> [Data block]
★ ★ ★ ★
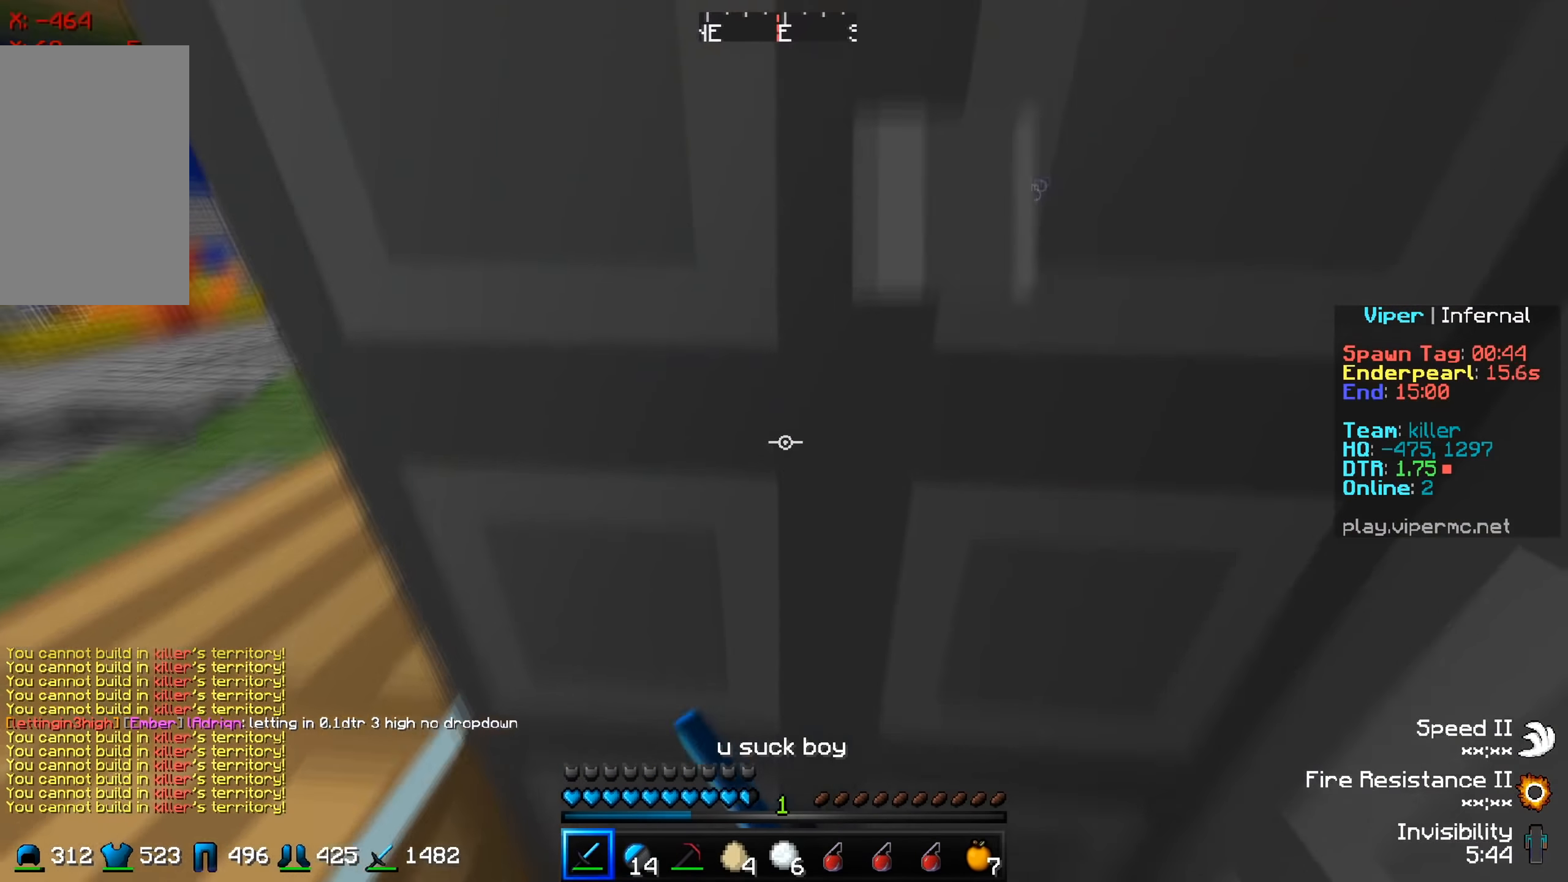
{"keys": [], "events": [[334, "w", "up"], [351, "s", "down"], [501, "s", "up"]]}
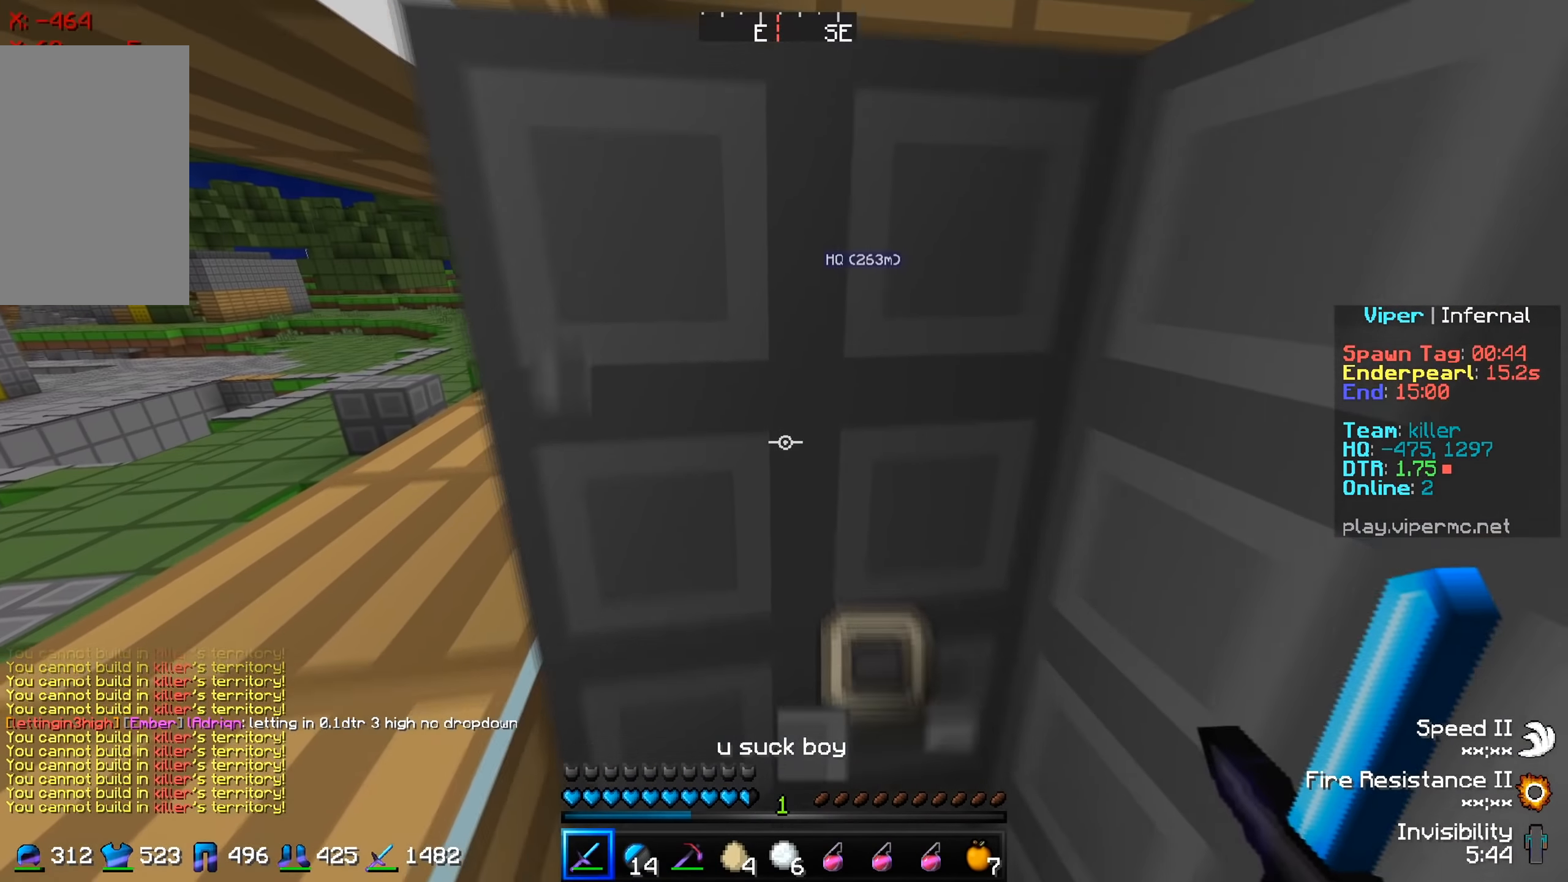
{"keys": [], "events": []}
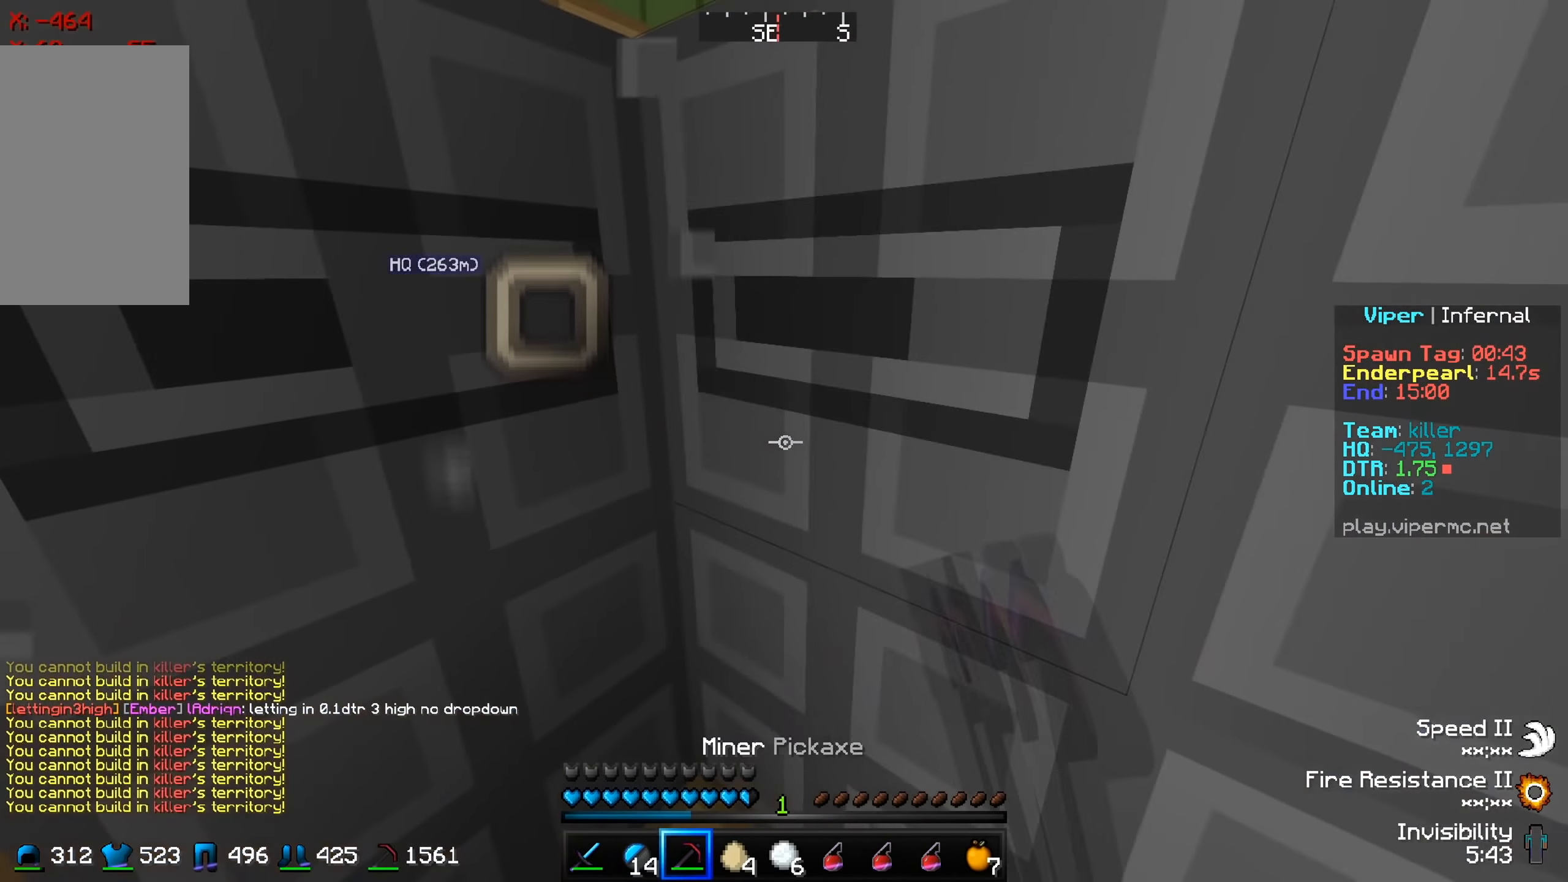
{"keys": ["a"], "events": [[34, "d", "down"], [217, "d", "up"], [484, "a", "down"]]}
★ ★ ★ ★
Where a picture appears, omit it, and otherwise retype the material exactly.

> [Response below]
{"keys": [], "events": [[334, "w", "up"], [351, "s", "down"], [501, "s", "up"]]}
{"keys": [], "events": []}
{"keys": ["a"], "events": [[34, "d", "down"], [217, "d", "up"], [484, "a", "down"]]}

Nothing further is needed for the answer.